== MATERIAL FOR THIS TASK ==

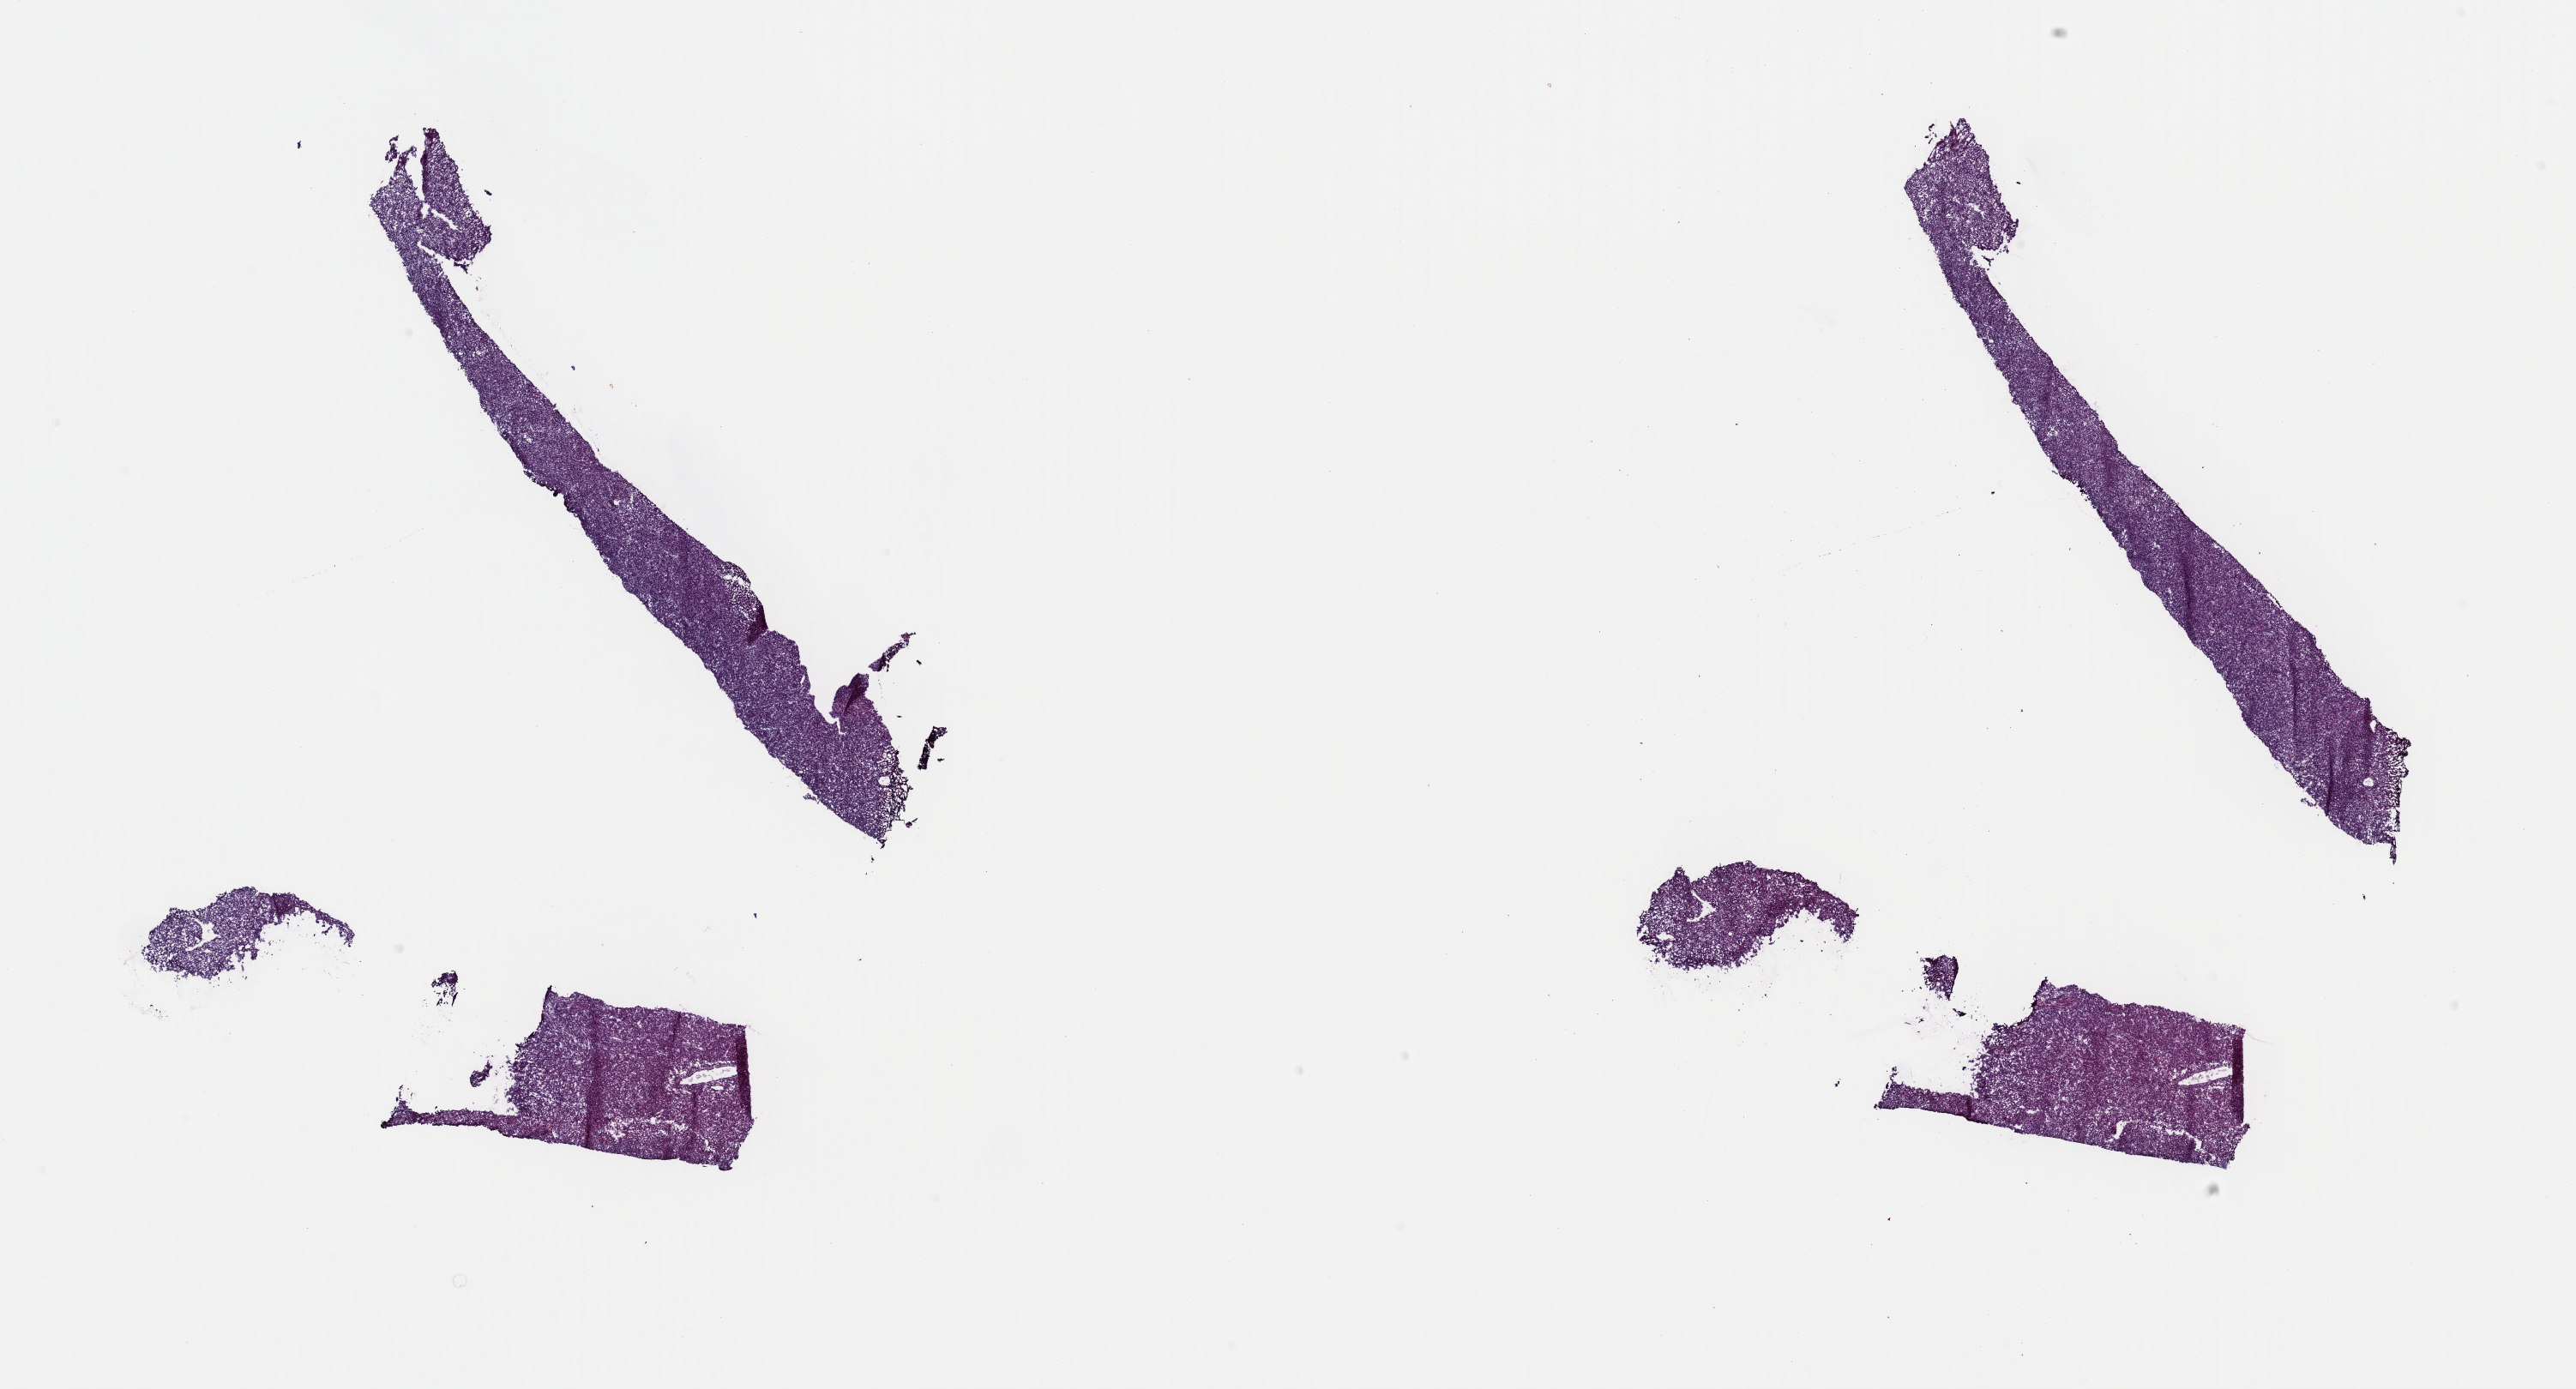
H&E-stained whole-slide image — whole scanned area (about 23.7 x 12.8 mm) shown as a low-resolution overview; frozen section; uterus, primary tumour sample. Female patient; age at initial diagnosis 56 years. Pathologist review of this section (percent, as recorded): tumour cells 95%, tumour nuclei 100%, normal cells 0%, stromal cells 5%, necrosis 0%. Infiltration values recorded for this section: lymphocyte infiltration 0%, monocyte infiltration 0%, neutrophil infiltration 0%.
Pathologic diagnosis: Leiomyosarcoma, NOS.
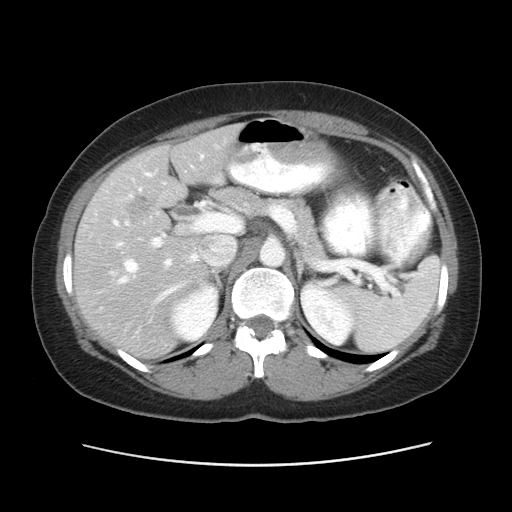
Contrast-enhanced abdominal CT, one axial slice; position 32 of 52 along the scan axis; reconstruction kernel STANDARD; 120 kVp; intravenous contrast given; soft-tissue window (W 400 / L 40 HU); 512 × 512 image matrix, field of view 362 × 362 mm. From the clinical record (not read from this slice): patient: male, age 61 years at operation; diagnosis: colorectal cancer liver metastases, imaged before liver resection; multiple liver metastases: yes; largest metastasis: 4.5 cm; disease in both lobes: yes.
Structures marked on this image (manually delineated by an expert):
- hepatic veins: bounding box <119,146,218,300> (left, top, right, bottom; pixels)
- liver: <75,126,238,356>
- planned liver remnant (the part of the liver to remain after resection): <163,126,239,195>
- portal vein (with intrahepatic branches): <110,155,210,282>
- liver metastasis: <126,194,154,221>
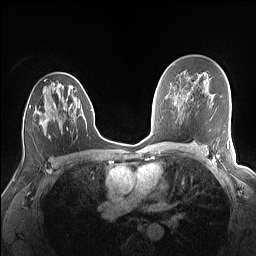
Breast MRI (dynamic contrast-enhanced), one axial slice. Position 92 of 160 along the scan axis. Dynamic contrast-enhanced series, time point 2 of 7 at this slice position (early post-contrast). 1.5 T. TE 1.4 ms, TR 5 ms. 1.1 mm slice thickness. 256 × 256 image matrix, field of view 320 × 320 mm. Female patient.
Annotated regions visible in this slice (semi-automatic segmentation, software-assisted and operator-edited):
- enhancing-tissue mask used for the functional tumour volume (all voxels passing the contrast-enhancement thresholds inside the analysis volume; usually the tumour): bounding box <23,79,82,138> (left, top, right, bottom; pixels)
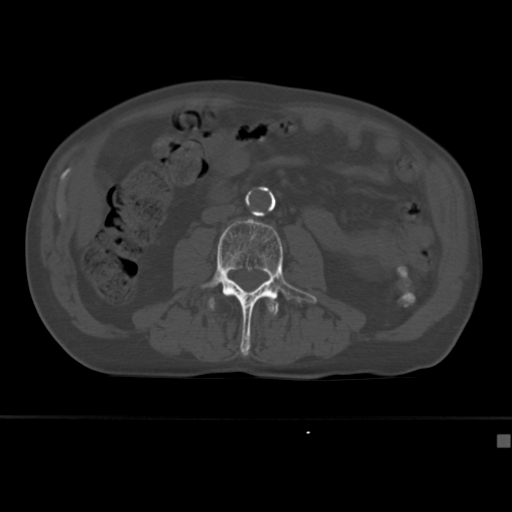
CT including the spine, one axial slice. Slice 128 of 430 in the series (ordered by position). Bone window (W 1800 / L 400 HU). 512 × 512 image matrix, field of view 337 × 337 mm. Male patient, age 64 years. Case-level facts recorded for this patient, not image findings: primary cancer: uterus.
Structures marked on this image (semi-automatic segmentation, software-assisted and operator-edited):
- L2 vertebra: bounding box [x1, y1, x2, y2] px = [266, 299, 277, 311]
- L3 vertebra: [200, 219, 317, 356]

===

- TASK TO COMPLETE: Please output every record above exactly as written, leaving out the pictures.

- FINISHED EXERCISE:
H&E-stained whole-slide image — whole scanned area (about 23.7 x 12.8 mm) shown as a low-resolution overview; frozen section; uterus, primary tumour sample. Female patient; age at initial diagnosis 56 years. Pathologist review of this section (percent, as recorded): tumour cells 95%, tumour nuclei 100%, normal cells 0%, stromal cells 5%, necrosis 0%. Infiltration values recorded for this section: lymphocyte infiltration 0%, monocyte infiltration 0%, neutrophil infiltration 0%.
Pathologic diagnosis: Leiomyosarcoma, NOS.
Contrast-enhanced abdominal CT, one axial slice; position 32 of 52 along the scan axis; reconstruction kernel STANDARD; 120 kVp; intravenous contrast given; soft-tissue window (W 400 / L 40 HU); 512 × 512 image matrix, field of view 362 × 362 mm. From the clinical record (not read from this slice): patient: male, age 61 years at operation; diagnosis: colorectal cancer liver metastases, imaged before liver resection; multiple liver metastases: yes; largest metastasis: 4.5 cm; disease in both lobes: yes.
Structures marked on this image (manually delineated by an expert):
- hepatic veins: bounding box <119,146,218,300> (left, top, right, bottom; pixels)
- liver: <75,126,238,356>
- planned liver remnant (the part of the liver to remain after resection): <163,126,239,195>
- portal vein (with intrahepatic branches): <110,155,210,282>
- liver metastasis: <126,194,154,221>
Breast MRI (dynamic contrast-enhanced), one axial slice. Position 92 of 160 along the scan axis. Dynamic contrast-enhanced series, time point 2 of 7 at this slice position (early post-contrast). 1.5 T. TE 1.4 ms, TR 5 ms. 1.1 mm slice thickness. 256 × 256 image matrix, field of view 320 × 320 mm. Female patient.
Annotated regions visible in this slice (semi-automatic segmentation, software-assisted and operator-edited):
- enhancing-tissue mask used for the functional tumour volume (all voxels passing the contrast-enhancement thresholds inside the analysis volume; usually the tumour): bounding box <23,79,82,138> (left, top, right, bottom; pixels)
CT including the spine, one axial slice. Slice 128 of 430 in the series (ordered by position). Bone window (W 1800 / L 400 HU). 512 × 512 image matrix, field of view 337 × 337 mm. Male patient, age 64 years. Case-level facts recorded for this patient, not image findings: primary cancer: uterus.
Structures marked on this image (semi-automatic segmentation, software-assisted and operator-edited):
- L2 vertebra: bounding box [x1, y1, x2, y2] px = [266, 299, 277, 311]
- L3 vertebra: [200, 219, 317, 356]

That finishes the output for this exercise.